— What you will do —
Using the data below, output the first line and every line after it up to and including the line containing "vestuario, funcional y elegante.", exactly as written and with nothing added.

Records contained in a dataset:
╭──

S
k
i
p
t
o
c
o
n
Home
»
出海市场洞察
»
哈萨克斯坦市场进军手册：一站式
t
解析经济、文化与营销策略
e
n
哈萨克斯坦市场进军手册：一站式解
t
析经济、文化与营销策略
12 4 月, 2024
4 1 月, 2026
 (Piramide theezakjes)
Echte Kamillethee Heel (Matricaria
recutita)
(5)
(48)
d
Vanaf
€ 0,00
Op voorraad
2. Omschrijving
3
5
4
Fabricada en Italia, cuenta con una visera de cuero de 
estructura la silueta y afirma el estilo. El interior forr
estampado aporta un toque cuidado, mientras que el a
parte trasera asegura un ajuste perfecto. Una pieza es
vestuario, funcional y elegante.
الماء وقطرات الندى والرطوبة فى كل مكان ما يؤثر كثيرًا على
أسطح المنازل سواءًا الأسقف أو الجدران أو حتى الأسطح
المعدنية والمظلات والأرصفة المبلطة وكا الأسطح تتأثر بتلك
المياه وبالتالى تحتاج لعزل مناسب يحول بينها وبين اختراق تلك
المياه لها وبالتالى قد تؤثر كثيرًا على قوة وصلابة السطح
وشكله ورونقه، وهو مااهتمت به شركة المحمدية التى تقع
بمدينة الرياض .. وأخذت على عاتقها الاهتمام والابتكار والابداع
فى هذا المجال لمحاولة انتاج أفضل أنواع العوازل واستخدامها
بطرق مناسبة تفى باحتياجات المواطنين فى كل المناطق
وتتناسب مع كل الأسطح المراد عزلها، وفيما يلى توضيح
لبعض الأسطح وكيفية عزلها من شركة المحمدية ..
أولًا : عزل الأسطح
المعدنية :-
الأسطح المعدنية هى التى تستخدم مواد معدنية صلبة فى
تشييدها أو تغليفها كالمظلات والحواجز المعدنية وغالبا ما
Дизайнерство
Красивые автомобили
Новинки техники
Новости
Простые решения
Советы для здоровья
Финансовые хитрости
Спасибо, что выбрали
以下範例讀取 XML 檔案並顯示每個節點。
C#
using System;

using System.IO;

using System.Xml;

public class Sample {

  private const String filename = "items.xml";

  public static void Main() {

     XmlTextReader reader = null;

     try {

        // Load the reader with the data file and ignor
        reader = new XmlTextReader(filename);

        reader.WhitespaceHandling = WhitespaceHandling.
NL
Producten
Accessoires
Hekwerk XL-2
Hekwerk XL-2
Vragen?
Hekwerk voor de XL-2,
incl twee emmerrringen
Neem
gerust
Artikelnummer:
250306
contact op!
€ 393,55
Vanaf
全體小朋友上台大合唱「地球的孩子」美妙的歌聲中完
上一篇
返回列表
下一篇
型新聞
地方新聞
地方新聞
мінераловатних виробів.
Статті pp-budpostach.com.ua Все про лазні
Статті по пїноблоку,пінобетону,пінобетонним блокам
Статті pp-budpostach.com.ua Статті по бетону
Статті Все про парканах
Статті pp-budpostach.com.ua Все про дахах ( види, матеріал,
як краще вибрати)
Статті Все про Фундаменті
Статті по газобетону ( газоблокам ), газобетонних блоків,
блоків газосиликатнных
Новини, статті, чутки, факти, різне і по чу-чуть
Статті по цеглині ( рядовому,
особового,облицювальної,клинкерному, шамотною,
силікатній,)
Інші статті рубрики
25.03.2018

╰──

— Solved exercise —
S
k
i
p
t
o
c
o
n
Home
»
出海市场洞察
»
哈萨克斯坦市场进军手册：一站式
t
解析经济、文化与营销策略
e
n
哈萨克斯坦市场进军手册：一站式解
t
析经济、文化与营销策略
12 4 月, 2024
4 1 月, 2026
 (Piramide theezakjes)
Echte Kamillethee Heel (Matricaria
recutita)
(5)
(48)
d
Vanaf
€ 0,00
Op voorraad
2. Omschrijving
3
5
4
Fabricada en Italia, cuenta con una visera de cuero de 
estructura la silueta y afirma el estilo. El interior forr
estampado aporta un toque cuidado, mientras que el a
parte trasera asegura un ajuste perfecto. Una pieza es
vestuario, funcional y elegante.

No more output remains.